Start of Block
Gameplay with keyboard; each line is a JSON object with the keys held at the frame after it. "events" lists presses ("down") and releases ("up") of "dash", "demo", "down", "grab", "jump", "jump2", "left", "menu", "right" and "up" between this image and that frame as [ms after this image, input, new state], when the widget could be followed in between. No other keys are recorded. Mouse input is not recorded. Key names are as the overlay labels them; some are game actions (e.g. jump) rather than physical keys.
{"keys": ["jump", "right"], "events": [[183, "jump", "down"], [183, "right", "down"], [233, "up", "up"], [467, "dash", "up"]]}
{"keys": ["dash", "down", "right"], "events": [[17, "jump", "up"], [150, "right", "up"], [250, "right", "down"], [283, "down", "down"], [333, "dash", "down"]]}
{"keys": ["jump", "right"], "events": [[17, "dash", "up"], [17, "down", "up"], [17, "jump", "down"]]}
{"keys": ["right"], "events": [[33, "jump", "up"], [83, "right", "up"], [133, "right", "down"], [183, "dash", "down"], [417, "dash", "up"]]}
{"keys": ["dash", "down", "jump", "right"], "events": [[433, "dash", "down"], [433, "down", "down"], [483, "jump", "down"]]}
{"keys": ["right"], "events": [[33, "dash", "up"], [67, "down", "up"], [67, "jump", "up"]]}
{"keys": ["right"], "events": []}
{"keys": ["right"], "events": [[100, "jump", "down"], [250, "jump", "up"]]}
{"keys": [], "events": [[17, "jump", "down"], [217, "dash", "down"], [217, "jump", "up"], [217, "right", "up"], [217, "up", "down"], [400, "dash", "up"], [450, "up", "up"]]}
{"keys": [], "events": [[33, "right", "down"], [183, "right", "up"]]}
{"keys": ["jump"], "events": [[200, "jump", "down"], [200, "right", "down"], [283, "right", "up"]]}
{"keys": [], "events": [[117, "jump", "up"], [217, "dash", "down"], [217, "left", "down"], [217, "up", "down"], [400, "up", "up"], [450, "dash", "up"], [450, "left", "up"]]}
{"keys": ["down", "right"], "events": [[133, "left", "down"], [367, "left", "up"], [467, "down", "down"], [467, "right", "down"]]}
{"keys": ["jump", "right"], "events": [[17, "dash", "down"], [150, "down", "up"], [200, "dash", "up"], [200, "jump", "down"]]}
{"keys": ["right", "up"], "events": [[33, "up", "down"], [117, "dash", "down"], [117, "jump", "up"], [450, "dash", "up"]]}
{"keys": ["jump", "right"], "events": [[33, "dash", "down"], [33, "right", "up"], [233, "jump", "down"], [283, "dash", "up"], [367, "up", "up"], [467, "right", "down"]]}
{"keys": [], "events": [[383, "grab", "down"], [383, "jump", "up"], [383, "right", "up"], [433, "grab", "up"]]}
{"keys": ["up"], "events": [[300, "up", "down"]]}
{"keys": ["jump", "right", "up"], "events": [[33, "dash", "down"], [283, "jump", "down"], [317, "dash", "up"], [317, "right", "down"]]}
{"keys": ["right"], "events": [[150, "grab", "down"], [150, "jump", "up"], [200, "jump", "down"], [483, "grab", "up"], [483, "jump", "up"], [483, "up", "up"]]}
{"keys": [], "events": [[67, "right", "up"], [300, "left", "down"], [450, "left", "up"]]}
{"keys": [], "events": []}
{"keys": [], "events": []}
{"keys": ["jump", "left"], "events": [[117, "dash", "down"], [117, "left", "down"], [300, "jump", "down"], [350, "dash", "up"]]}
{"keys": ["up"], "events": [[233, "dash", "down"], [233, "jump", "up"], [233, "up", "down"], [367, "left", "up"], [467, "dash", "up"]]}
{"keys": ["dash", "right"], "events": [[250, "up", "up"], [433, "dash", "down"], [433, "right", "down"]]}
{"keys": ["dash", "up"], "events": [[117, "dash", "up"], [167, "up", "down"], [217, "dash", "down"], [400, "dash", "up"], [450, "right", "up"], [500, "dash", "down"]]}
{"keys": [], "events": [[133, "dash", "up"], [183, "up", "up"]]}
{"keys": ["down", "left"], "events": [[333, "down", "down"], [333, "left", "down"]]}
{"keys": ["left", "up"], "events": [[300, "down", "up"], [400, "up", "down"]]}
End of Block
## Your goal
Repeat every record above precisely.

## Exercise solution
Gameplay with keyboard; each line is a JSON object with the keys held at the frame after it. "events" lists presses ("down") and releases ("up") of "dash", "demo", "down", "grab", "jump", "jump2", "left", "menu", "right" and "up" between this image and that frame as [ms after this image, input, new state], when the widget could be followed in between. No other keys are recorded. Mouse input is not recorded. Key names are as the overlay labels them; some are game actions (e.g. jump) rather than physical keys.
{"keys": ["jump", "right"], "events": [[183, "jump", "down"], [183, "right", "down"], [233, "up", "up"], [467, "dash", "up"]]}
{"keys": ["dash", "down", "right"], "events": [[17, "jump", "up"], [150, "right", "up"], [250, "right", "down"], [283, "down", "down"], [333, "dash", "down"]]}
{"keys": ["jump", "right"], "events": [[17, "dash", "up"], [17, "down", "up"], [17, "jump", "down"]]}
{"keys": ["right"], "events": [[33, "jump", "up"], [83, "right", "up"], [133, "right", "down"], [183, "dash", "down"], [417, "dash", "up"]]}
{"keys": ["dash", "down", "jump", "right"], "events": [[433, "dash", "down"], [433, "down", "down"], [483, "jump", "down"]]}
{"keys": ["right"], "events": [[33, "dash", "up"], [67, "down", "up"], [67, "jump", "up"]]}
{"keys": ["right"], "events": []}
{"keys": ["right"], "events": [[100, "jump", "down"], [250, "jump", "up"]]}
{"keys": [], "events": [[17, "jump", "down"], [217, "dash", "down"], [217, "jump", "up"], [217, "right", "up"], [217, "up", "down"], [400, "dash", "up"], [450, "up", "up"]]}
{"keys": [], "events": [[33, "right", "down"], [183, "right", "up"]]}
{"keys": ["jump"], "events": [[200, "jump", "down"], [200, "right", "down"], [283, "right", "up"]]}
{"keys": [], "events": [[117, "jump", "up"], [217, "dash", "down"], [217, "left", "down"], [217, "up", "down"], [400, "up", "up"], [450, "dash", "up"], [450, "left", "up"]]}
{"keys": ["down", "right"], "events": [[133, "left", "down"], [367, "left", "up"], [467, "down", "down"], [467, "right", "down"]]}
{"keys": ["jump", "right"], "events": [[17, "dash", "down"], [150, "down", "up"], [200, "dash", "up"], [200, "jump", "down"]]}
{"keys": ["right", "up"], "events": [[33, "up", "down"], [117, "dash", "down"], [117, "jump", "up"], [450, "dash", "up"]]}
{"keys": ["jump", "right"], "events": [[33, "dash", "down"], [33, "right", "up"], [233, "jump", "down"], [283, "dash", "up"], [367, "up", "up"], [467, "right", "down"]]}
{"keys": [], "events": [[383, "grab", "down"], [383, "jump", "up"], [383, "right", "up"], [433, "grab", "up"]]}
{"keys": ["up"], "events": [[300, "up", "down"]]}
{"keys": ["jump", "right", "up"], "events": [[33, "dash", "down"], [283, "jump", "down"], [317, "dash", "up"], [317, "right", "down"]]}
{"keys": ["right"], "events": [[150, "grab", "down"], [150, "jump", "up"], [200, "jump", "down"], [483, "grab", "up"], [483, "jump", "up"], [483, "up", "up"]]}
{"keys": [], "events": [[67, "right", "up"], [300, "left", "down"], [450, "left", "up"]]}
{"keys": [], "events": []}
{"keys": [], "events": []}
{"keys": ["jump", "left"], "events": [[117, "dash", "down"], [117, "left", "down"], [300, "jump", "down"], [350, "dash", "up"]]}
{"keys": ["up"], "events": [[233, "dash", "down"], [233, "jump", "up"], [233, "up", "down"], [367, "left", "up"], [467, "dash", "up"]]}
{"keys": ["dash", "right"], "events": [[250, "up", "up"], [433, "dash", "down"], [433, "right", "down"]]}
{"keys": ["dash", "up"], "events": [[117, "dash", "up"], [167, "up", "down"], [217, "dash", "down"], [400, "dash", "up"], [450, "right", "up"], [500, "dash", "down"]]}
{"keys": [], "events": [[133, "dash", "up"], [183, "up", "up"]]}
{"keys": ["down", "left"], "events": [[333, "down", "down"], [333, "left", "down"]]}
{"keys": ["left", "up"], "events": [[300, "down", "up"], [400, "up", "down"]]}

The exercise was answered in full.